The horse stormed past the heavy brush that concealed the house.

“No! Stop!” Sophie dashed out the door and down the stoop. “Stop! The cliff!”

She was too late. The rider was past. Within seconds she heard the dreadful screams of the falling animal, the coarse shouts of terror ripped from the throat of the rider.

Rocks dislodged along the top of the bank as Sophie ran in the direction of the accident. There was the rumble of falling rocks and the softer sound of the horse’s big body striking stone as it plunged thirty feet to the creek below, neighing its fear and pain into the night. She heard the splash as the avalanche, and its unwilling cause, hit the moving water below.

She skidded to a halt and her long, white nightgown billowed around her. A gust whipped her blond hair across her eyes. Blinded for a moment, a cold, logical part of her mind told her that the best way to handle this was simply to ignore it and go back to bed.

But God asked more of her than cold logic. He even asked more of her than her own survival. It was a relief to admit it, because her strongest survival instincts couldn’t stop her from going to someone
in need, and she was glad to have God’s support in the matter.
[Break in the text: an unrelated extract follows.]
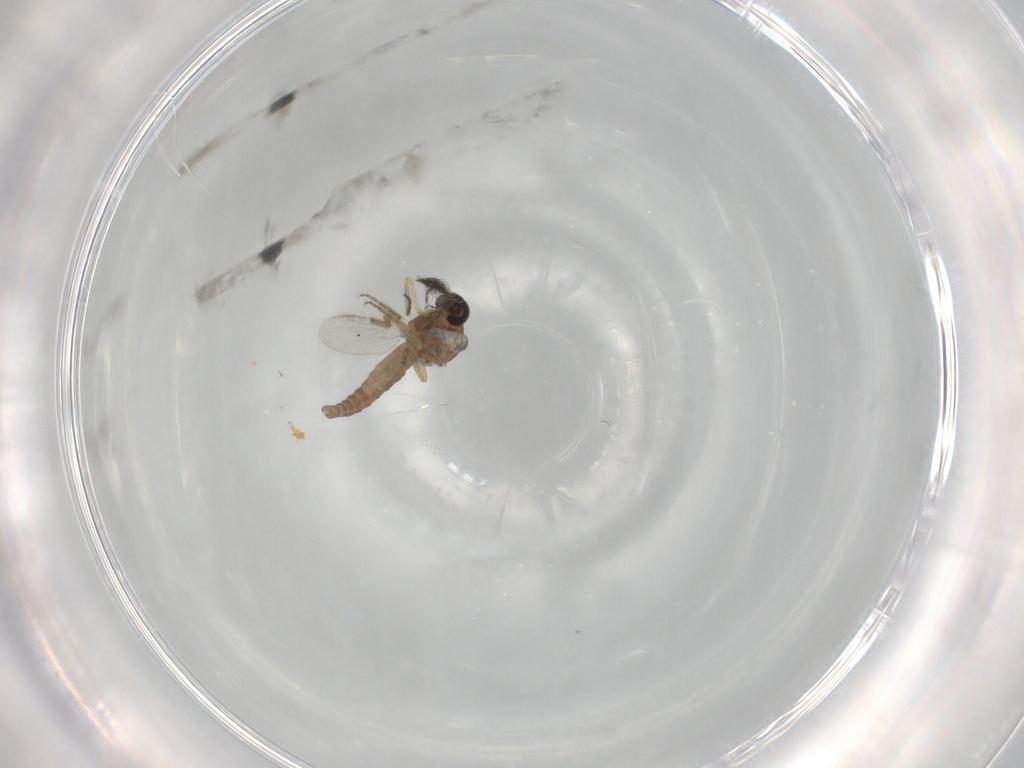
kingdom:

She whirled away from the embankment and ran back to the house.

“Girls!” Her voice lashed like a whip in the darkness. The girls would be so frightened to be awakened this way, but there was no choice. If ever a family had learned to do what needed to be done, it was the Edwardses. “Girls, someone’s fallen on the creek path.”
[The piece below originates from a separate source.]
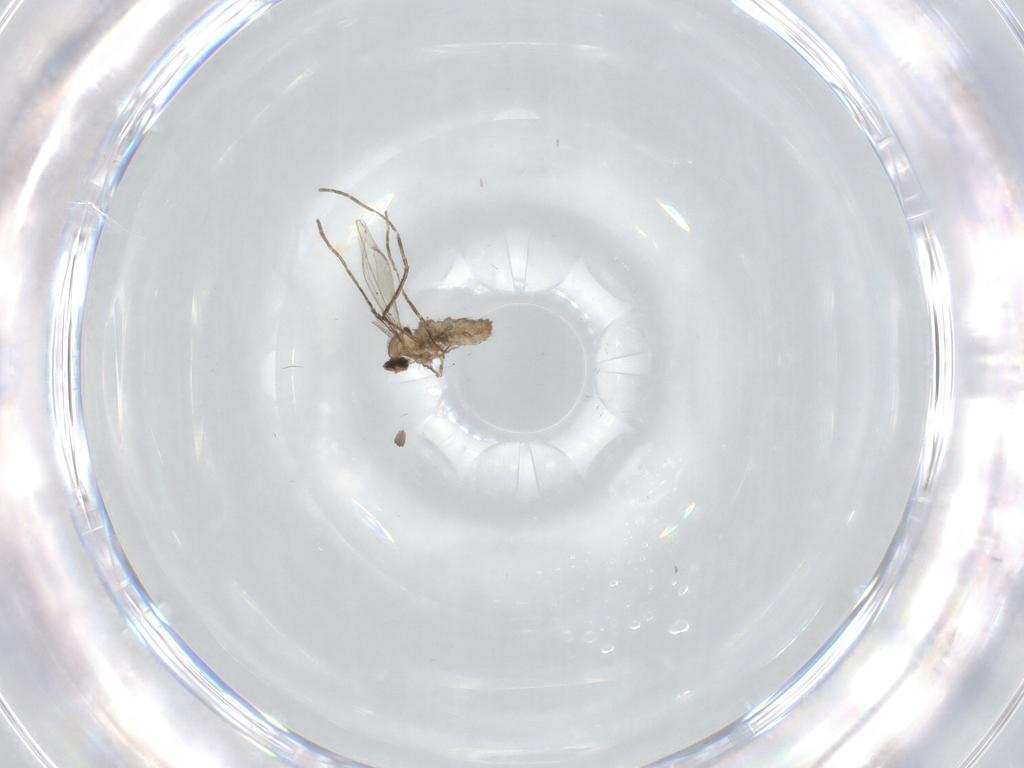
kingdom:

Sophie tore at her disguise, putting everything in its place with lightning speed. She couldn’t ever afford to be unprepared. “I need help. I’m going down. Mandy, bring the rope and the lantern and follow me. Beth, catch Hector and bring him. Don’t take time to get dressed: just pull on your shoes. Sally, stay with Laura. Get blankets out and heat water. If he’s alive he’ll need doctoring.”

Sophie heard the girls jump out of bed as she headed outside in her nightgown with untied boots on her feet.

She saw where he’d gone over and her stomach lurched. He couldn’t have picked a worse drop. She stumbled and skidded toward the bottom of the creek, risking her own neck on the treacherous path.

Hearing Amanda call out from overhead, Sophie yelled, “Down here, Mandy. Quickly.” Sophie picked her way over the jumble of dirt and stones edging the swollen waters of the creek. In the starless night, she couldn’t make out anything. She glanced behind her and saw, with relief, ten-year-old Mandy coming with a brightly lit kerosene lantern.

Sophie continued to scramble over the debris. She stepped in mud and sank until water overflowed her boot. The thunder came more steadily now, until it was a constant collision of sound. The approaching lightning gained enough strength to light up even the depths of the creek.

Feeling her way, on her hands and knees now, she tried to pierce the utter darkness with her vision.
Where is he, Lord?

A wailing wind cried at them that it was bringing disaster in its wake. Suddenly, the thunder and lightning held a worse threat than savage rain. The storm was coming from the north. It was probably already raining upstream. The creek might flood without a single drop
of water falling here. And she now stood in the path of that flash flood. Worse still, she’d just ordered her children to come after her.

Sophie listened intently for the roar of oncoming water. She heard nothing. They still had time.

Mandy caught up with her. “Here’s the lantern and rope.”

Sophie took the lantern. “A rider and horse went over that drop-off. Help me find him, and hurry! It’s raining up north!”

Her girls had lived in their little thicket hideaway long enough to know what it meant when rain came in from the north. Sophie saw Mandy glance fearfully over her shoulder into the darkness of the creek. Then, practical girl that Mandy was, she started searching for the rider.

“Oh, Ma. Can he have lived?” Mandy went ahead of Sophie to the very edge of the dimly illuminated area.